[TASK] For this exercise, return exactly the lines of the material below that begin at the one with "Figure 1. The" and stop after the one with "Figure 8. Interaction".

-- PROVIDED RECORDS follows --

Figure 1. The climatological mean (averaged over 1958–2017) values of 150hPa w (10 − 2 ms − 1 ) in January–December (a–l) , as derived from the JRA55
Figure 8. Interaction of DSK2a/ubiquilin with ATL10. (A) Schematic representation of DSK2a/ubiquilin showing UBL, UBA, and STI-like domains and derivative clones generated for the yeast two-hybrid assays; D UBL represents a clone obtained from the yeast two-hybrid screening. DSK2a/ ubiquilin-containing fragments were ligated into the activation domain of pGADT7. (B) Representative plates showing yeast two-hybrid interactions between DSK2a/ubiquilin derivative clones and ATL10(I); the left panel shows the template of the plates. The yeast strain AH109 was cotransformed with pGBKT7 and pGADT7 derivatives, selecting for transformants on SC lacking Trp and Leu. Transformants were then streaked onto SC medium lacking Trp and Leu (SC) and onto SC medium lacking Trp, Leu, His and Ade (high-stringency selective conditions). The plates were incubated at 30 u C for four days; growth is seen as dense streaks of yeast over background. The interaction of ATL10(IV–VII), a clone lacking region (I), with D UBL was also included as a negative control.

-- PROVIDED RECORDS concluded --
-- PROVIDED RECORDS follows --

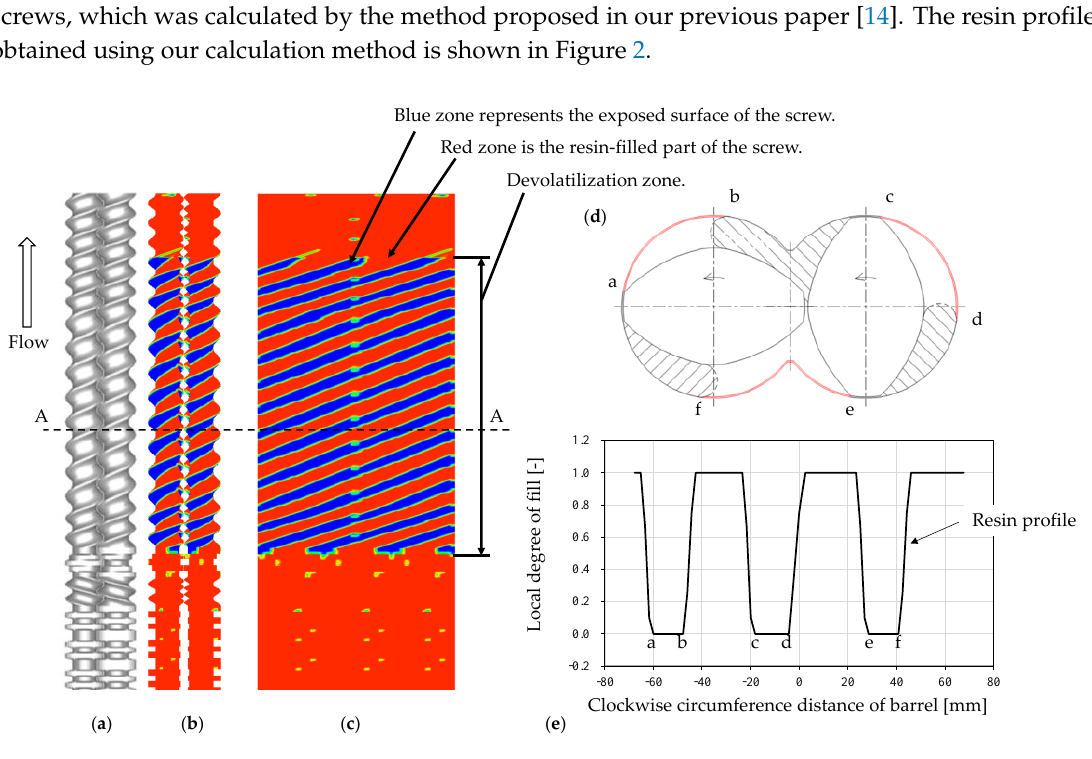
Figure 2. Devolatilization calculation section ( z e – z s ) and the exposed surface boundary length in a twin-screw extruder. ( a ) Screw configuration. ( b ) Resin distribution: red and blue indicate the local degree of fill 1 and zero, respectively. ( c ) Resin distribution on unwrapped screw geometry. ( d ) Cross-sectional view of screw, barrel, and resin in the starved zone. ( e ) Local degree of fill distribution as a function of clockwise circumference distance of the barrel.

-- PROVIDED RECORDS concluded --

[TASK RESULT]
Figure 1. The climatological mean (averaged over 1958–2017) values of 150hPa w (10 − 2 ms − 1 ) in January–December (a–l) , as derived from the JRA55
Figure 8. Interaction of DSK2a/ubiquilin with ATL10. (A) Schematic representation of DSK2a/ubiquilin showing UBL, UBA, and STI-like domains and derivative clones generated for the yeast two-hybrid assays; D UBL represents a clone obtained from the yeast two-hybrid screening. DSK2a/ ubiquilin-containing fragments were ligated into the activation domain of pGADT7. (B) Representative plates showing yeast two-hybrid interactions between DSK2a/ubiquilin derivative clones and ATL10(I); the left panel shows the template of the plates. The yeast strain AH109 was cotransformed with pGBKT7 and pGADT7 derivatives, selecting for transformants on SC lacking Trp and Leu. Transformants were then streaked onto SC medium lacking Trp and Leu (SC) and onto SC medium lacking Trp, Leu, His and Ade (high-stringency selective conditions). The plates were incubated at 30 u C for four days; growth is seen as dense streaks of yeast over background. The interaction of ATL10(IV–VII), a clone lacking region (I), with D UBL was also included as a negative control.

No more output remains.